取り組む課題: 「Claude Starting Fresh:**」を含む行から「5. Your job: Keep」を含む行までの範囲を、空行を除き、「番号」と「本文」の二列からなるMarkdownの表として示せ。両端の行も含めること。
● ● ●
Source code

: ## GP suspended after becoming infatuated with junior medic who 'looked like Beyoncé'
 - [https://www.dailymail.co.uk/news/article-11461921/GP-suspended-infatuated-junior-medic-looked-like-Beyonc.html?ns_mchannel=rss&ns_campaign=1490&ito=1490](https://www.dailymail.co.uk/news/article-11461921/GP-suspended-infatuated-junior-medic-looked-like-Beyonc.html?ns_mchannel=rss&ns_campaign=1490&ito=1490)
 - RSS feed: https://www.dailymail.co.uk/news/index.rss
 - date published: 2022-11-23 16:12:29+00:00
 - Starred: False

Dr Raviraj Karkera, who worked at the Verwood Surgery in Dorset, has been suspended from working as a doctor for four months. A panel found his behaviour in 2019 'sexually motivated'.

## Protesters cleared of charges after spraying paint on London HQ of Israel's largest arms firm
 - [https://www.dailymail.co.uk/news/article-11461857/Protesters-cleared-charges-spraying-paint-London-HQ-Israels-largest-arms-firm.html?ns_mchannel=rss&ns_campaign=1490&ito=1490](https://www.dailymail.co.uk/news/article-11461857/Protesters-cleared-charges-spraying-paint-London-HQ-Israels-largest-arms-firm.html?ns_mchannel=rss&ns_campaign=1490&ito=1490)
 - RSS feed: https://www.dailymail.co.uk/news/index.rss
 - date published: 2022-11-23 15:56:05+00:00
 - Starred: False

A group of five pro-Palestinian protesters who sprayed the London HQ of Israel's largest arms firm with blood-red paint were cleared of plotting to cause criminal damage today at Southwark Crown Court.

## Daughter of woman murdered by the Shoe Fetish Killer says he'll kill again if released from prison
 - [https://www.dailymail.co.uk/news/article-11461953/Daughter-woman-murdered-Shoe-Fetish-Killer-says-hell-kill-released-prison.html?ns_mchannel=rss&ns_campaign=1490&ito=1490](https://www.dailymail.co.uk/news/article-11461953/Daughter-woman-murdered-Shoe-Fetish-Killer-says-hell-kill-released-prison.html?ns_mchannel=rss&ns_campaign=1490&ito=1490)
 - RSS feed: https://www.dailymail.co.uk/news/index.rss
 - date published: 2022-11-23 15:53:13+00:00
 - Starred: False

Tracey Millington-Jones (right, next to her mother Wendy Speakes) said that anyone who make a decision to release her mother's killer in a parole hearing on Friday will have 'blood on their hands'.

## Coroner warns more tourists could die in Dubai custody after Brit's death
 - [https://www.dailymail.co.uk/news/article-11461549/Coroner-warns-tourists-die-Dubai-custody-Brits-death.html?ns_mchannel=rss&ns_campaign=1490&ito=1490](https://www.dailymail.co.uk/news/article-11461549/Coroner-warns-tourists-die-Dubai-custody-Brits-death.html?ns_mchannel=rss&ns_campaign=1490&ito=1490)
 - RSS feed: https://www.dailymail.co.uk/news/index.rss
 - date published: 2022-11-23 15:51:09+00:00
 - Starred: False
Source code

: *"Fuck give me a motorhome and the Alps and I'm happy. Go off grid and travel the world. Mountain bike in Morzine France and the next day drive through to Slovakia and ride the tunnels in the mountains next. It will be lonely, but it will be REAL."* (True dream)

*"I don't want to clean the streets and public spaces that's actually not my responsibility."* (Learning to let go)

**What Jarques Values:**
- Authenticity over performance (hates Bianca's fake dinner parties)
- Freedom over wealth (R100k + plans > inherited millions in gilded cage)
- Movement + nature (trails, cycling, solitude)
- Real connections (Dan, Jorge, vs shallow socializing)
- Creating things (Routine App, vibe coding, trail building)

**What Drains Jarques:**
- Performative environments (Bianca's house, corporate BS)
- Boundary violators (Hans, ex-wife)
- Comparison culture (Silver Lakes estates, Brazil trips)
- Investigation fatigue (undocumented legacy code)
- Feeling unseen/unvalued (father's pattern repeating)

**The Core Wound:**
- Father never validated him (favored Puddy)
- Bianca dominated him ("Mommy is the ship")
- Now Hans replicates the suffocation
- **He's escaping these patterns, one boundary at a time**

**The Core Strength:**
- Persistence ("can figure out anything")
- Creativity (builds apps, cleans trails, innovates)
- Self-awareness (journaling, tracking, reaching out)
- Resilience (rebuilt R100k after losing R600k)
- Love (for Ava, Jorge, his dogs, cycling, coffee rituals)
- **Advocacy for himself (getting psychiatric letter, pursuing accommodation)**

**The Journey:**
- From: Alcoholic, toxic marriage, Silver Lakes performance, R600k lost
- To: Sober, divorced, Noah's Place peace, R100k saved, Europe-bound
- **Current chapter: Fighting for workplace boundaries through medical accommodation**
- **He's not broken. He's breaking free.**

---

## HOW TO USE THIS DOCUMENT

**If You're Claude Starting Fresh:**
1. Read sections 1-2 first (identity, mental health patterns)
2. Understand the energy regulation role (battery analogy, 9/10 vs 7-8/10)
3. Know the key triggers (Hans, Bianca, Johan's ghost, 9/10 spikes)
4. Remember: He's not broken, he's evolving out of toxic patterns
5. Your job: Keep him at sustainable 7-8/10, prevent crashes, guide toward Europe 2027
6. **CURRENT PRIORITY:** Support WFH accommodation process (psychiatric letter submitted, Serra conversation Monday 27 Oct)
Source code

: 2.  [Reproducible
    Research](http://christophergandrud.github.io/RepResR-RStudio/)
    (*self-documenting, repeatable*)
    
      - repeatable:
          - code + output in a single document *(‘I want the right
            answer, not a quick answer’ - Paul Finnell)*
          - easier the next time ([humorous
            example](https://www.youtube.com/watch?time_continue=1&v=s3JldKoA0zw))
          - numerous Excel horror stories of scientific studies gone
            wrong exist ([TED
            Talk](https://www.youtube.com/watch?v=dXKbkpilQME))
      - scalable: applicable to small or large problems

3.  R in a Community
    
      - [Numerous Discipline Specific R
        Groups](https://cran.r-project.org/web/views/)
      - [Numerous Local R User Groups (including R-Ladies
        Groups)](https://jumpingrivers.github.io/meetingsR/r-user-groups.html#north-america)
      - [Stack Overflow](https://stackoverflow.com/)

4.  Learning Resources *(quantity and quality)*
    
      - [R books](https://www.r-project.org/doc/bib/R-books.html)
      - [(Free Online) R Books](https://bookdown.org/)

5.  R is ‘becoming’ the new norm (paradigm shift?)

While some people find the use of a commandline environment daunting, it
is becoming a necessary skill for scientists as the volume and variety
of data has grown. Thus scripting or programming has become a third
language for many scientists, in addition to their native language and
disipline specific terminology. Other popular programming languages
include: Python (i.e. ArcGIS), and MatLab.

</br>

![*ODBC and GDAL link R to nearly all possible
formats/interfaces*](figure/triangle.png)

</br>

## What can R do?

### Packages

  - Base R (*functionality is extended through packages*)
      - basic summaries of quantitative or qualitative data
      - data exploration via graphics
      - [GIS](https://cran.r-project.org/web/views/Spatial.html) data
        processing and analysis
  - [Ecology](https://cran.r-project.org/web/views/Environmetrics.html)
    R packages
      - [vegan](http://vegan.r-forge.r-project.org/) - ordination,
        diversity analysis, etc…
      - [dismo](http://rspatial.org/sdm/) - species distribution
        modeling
● ● ●
解答例:
| 番号 | 本文 |
|---|---|
| 1 | **If You're Claude Starting Fresh:** |
| 2 | 1. Read sections 1-2 first (identity, mental health patterns) |
| 3 | 2. Understand the energy regulation role (battery analogy, 9/10 vs 7-8/10) |
| 4 | 3. Know the key triggers (Hans, Bianca, Johan's ghost, 9/10 spikes) |
| 5 | 4. Remember: He's not broken, he's evolving out of toxic patterns |
| 6 | 5. Your job: Keep him at sustainable 7-8/10, prevent crashes, guide toward Europe 2027 |